• [What you need to do]:
1. Reproduce the part of the pilot forum thread that begins at the words "Short call reserve" and stops after "base (PHL area).".
2. According to the pilot forum thread, how many hours does short call reserve guarantee?

• [Quoted passage]:
US Airways Calls
#1002
Gets Weekends Off
Joined APC: May 2005
Position: B777/CA retired
Posts: 1,502
Good luck to you. I am sure you will enjoy it. Lots of things happening in the next year, I believe.
#1003
Gets Weekends Off
Joined APC: Nov 2011
Position: A320 Capt
Posts: 5,299
Just a heads up for those recently hired or possibly about to be.
I was talking to a check airman that recently trained two new hires. He said they were good pilots, with good attitudes and he enjoyed the sessions. He said the only issue he had was getting them to be consistent in their call outs. Our training department wants the call outs verbatim, and no "comfort calls". They want what is required to be called out called and not a lot added. So if it has quotation marks around it in the manual, say it exactly that way. Also, know your flows down cold as soon as possible. Those two things will help the training go smoothly. Probably seems a little anal, but there is some history behind it.
Oh, one more thing. When you get on the line don't be afraid to ask questions. We are used to flying with guys that have been around for decades and take for granted that everyone knows the little things.
Good luck and welcome aboard.
I was talking to a check airman that recently trained two new hires. He said they were good pilots, with good attitudes and he enjoyed the sessions. He said the only issue he had was getting them to be consistent in their call outs. Our training department wants the call outs verbatim, and no "comfort calls". They want what is required to be called out called and not a lot added. So if it has quotation marks around it in the manual, say it exactly that way. Also, know your flows down cold as soon as possible. Those two things will help the training go smoothly. Probably seems a little anal, but there is some history behind it.
Oh, one more thing. When you get on the line don't be afraid to ask questions. We are used to flying with guys that have been around for decades and take for granted that everyone knows the little things.
Good luck and welcome aboard.
#1006
Flies With The Hat On
Joined APC: Aug 2006
Position: Right of the Left Seat
Posts: 1,339
Short call pairings vary in quality. Long call pairings are generally the left overs of open time, aka "the bid sheet."
Short call reserve is cherry if you live in base.
#1007
Line Holder
Joined APC: May 2009
Posts: 56
For me, reserve was not bad at all, but I live in base (PHL area).
Short call is 76 hour guarantee. For short call I think the wording is you have to be "geographically within a 90 minutes from base". Not necessarily at the airport in 90 mins. My experience was they didnt give me a hard time me as long as I said I could get to the employee lot in about 2.5-3 hours In my 2 years of reserve I maybe received 4-5 calls where they wanted me to the airport ASAP. If you live in base, short call is the best game in town-in my opinion. I think on short call the most I ever flew was 40-50 hours in a month, and there were a months where I almost never got called. Of course that all depends on if they are fat on reserves. Oh, and deadheading goes on top of the 76 hours so it may be possible to break that 76 hrs.
Long call, never did it but ....it is a 9 hour call out. Most of the time you will get assigned available open time the day prior around 1300. Long call flys alot more than short call but I dont think you will break guarentee too often if at all. Long call can be done from out of base most of the time depending on how easily you can commute to base. It is possible to get called at 11pm for an 8:45 am flight the next day, may be impossible to commute at that point. Luckily, most guys who call in sick will do it less than 9 hrs from their flight, ensuring it will go to a short call guy (who SHOULD be in base)

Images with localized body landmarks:

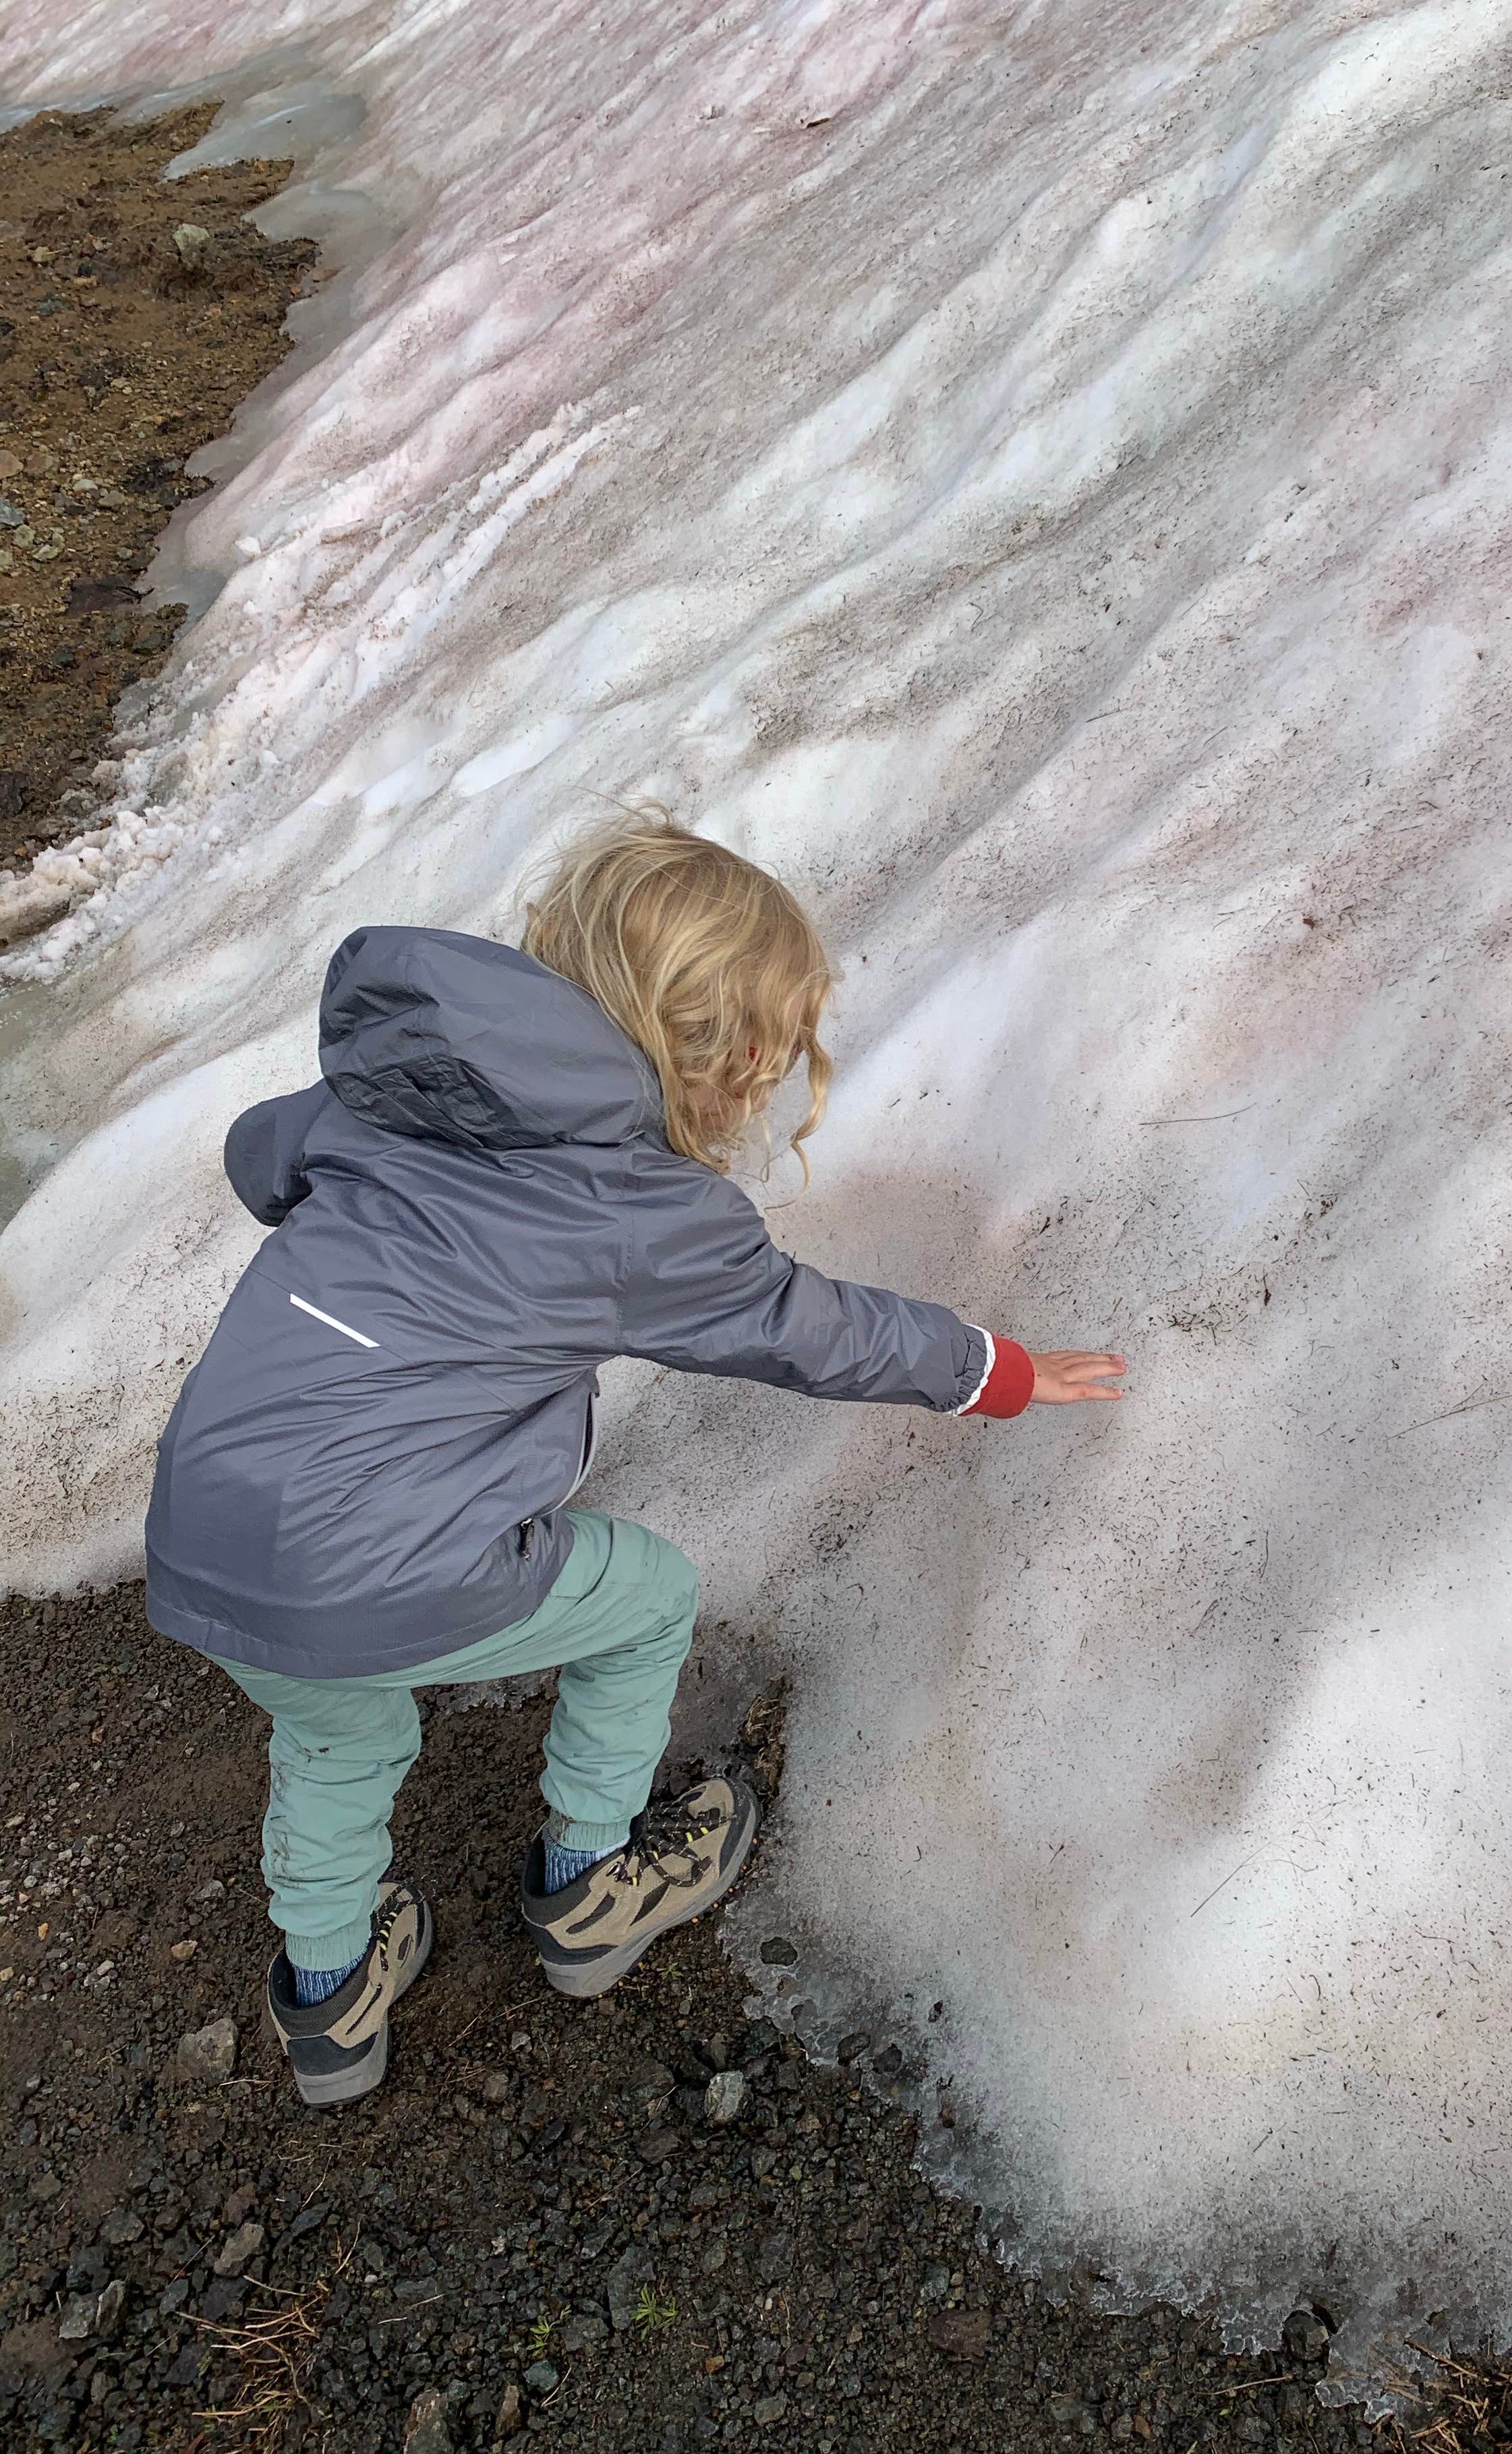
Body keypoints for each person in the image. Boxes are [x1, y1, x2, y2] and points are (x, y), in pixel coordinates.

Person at [144, 814, 1125, 2107]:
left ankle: (328, 2002)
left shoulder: (386, 1094)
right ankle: (592, 1889)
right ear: (738, 1061)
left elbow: (255, 1157)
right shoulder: (640, 1211)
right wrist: (992, 1371)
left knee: (334, 1728)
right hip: (381, 1561)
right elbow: (804, 1330)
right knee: (647, 1596)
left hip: (206, 1538)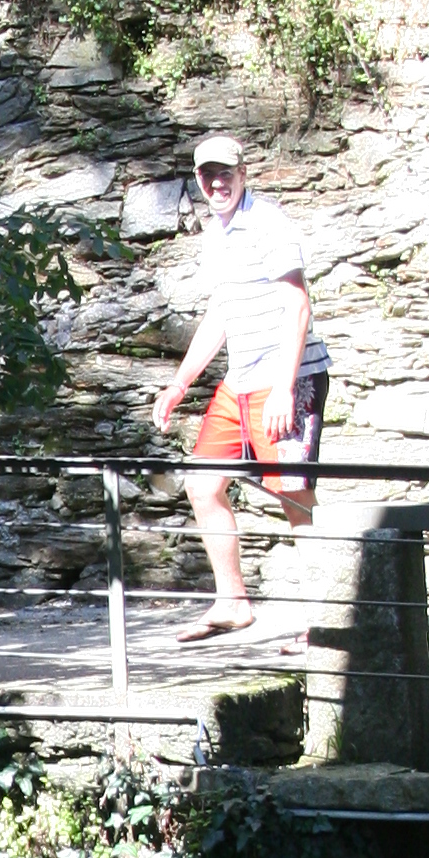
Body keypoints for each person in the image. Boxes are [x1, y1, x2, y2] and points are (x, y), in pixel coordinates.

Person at [150, 132, 332, 641]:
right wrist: (179, 384)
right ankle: (232, 603)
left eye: (224, 173)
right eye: (206, 175)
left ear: (243, 174)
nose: (215, 183)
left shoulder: (269, 223)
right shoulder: (217, 233)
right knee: (202, 483)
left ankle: (323, 622)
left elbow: (298, 305)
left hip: (289, 377)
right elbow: (221, 315)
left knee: (294, 494)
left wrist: (283, 388)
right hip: (241, 380)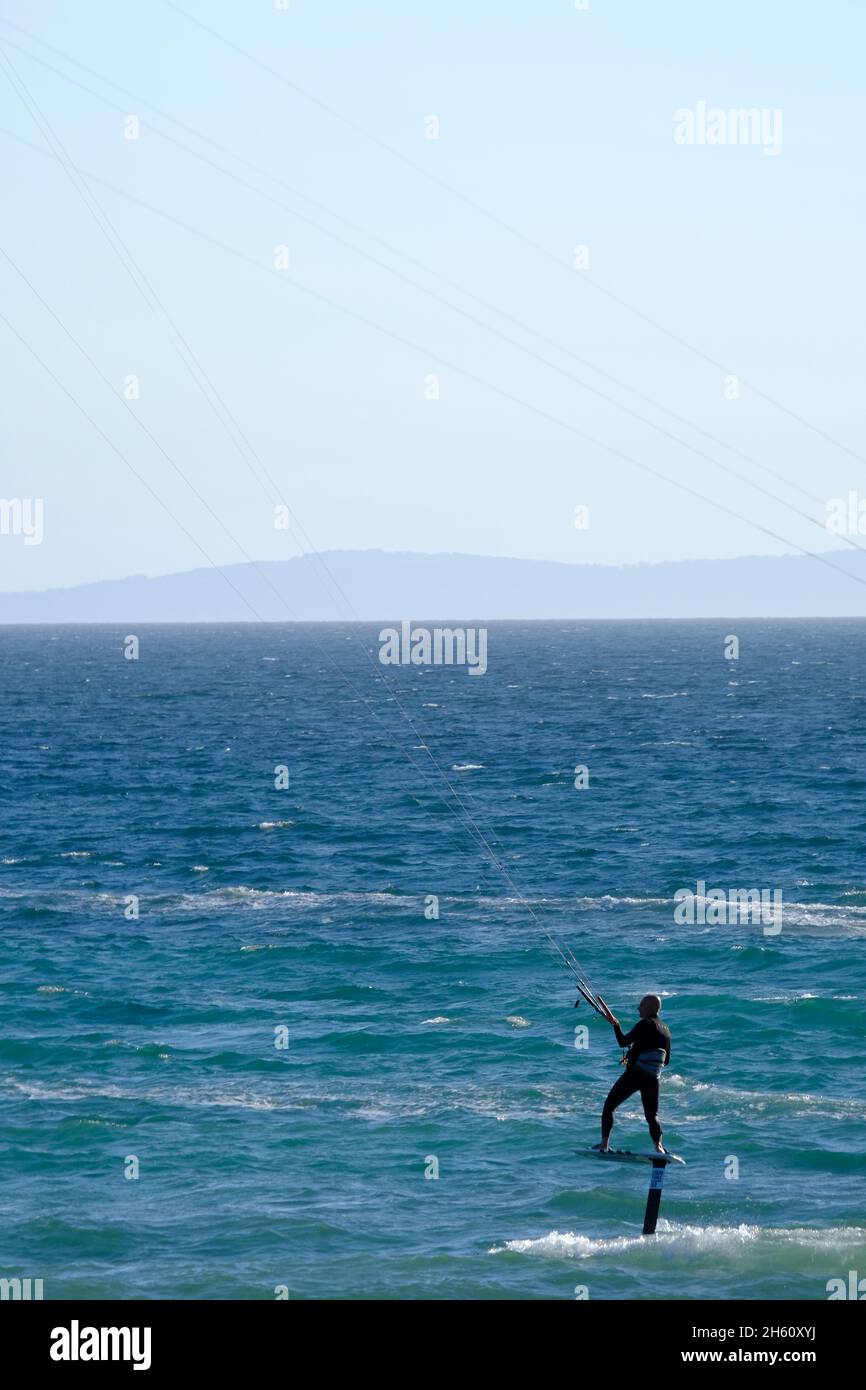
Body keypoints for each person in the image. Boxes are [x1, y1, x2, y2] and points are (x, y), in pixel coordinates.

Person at [593, 993, 671, 1153]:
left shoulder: (645, 1024)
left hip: (637, 1074)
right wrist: (637, 1052)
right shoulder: (666, 1030)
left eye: (641, 1005)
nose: (638, 1008)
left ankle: (604, 1144)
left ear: (649, 1007)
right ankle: (659, 1147)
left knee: (609, 1106)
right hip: (653, 1078)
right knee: (652, 1116)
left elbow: (623, 1041)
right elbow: (666, 1060)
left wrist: (616, 1025)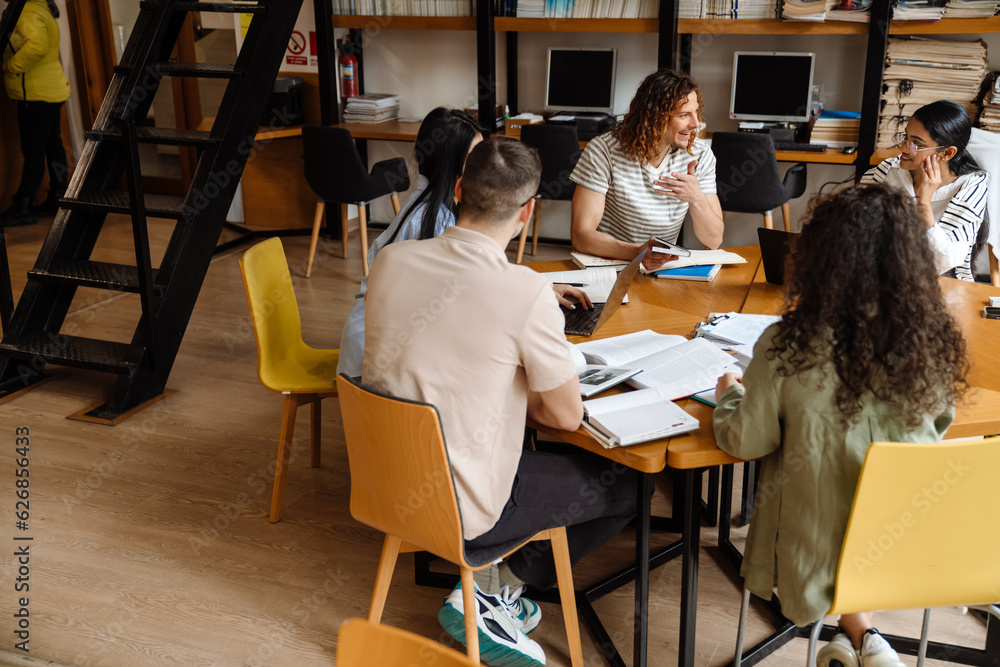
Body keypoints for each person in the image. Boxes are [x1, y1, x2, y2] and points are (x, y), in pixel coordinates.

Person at [363, 137, 637, 667]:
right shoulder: (525, 290)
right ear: (529, 209)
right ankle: (494, 588)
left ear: (459, 189)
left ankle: (494, 588)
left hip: (384, 478)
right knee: (629, 484)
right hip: (461, 505)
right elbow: (564, 416)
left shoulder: (391, 260)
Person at [712, 184, 968, 667]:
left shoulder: (786, 344)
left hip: (813, 542)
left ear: (821, 258)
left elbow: (746, 440)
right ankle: (865, 639)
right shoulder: (929, 345)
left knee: (823, 493)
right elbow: (939, 423)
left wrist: (730, 393)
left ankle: (862, 638)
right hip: (908, 537)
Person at [337, 107, 590, 377]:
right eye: (476, 157)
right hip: (373, 364)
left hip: (376, 353)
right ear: (451, 162)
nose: (485, 165)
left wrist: (539, 289)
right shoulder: (432, 221)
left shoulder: (429, 207)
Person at [570, 68, 724, 271]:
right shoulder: (603, 150)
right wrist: (637, 253)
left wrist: (696, 198)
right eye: (684, 115)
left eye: (696, 112)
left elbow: (714, 240)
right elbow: (580, 236)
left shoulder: (699, 154)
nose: (696, 123)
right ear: (655, 117)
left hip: (660, 267)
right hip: (610, 264)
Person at [860, 100, 989, 282]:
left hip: (941, 283)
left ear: (947, 153)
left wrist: (923, 201)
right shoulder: (887, 171)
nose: (903, 148)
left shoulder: (969, 187)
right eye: (906, 137)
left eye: (917, 144)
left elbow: (945, 261)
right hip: (882, 276)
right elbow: (855, 228)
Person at [1, 0, 71, 227]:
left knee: (33, 151)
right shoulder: (40, 7)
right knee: (53, 146)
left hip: (35, 93)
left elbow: (37, 47)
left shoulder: (27, 11)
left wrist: (10, 66)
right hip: (51, 90)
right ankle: (58, 197)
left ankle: (23, 206)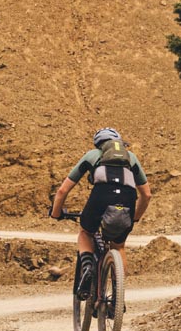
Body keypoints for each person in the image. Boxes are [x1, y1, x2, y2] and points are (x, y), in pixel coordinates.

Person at [50, 127, 151, 298]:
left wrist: (56, 213)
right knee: (118, 246)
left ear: (98, 144)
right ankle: (118, 297)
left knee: (85, 232)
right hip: (127, 199)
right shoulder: (131, 157)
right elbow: (146, 194)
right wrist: (135, 217)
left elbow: (62, 191)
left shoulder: (92, 155)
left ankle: (88, 267)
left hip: (101, 196)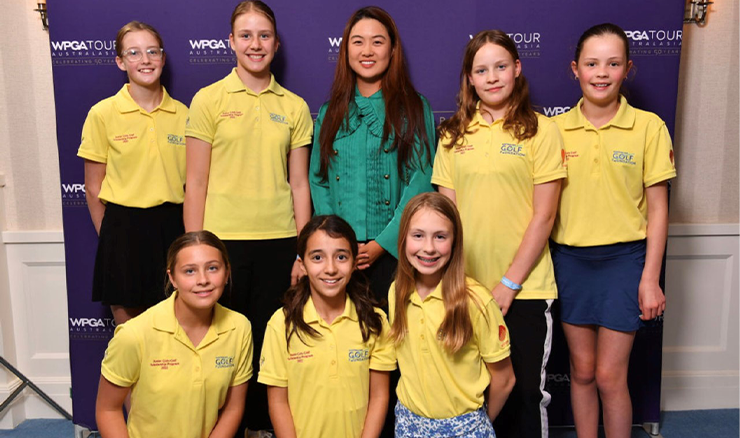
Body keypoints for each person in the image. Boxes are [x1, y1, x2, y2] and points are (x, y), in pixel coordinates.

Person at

• [Outputs in order]:
1.
Short call reserve is cherry if you live in base.
#1007
Line Holder
Joined APC: May 2009
Posts: 56
For me, reserve was not bad at all, but I live in base (PHL area).

2. 76 hours.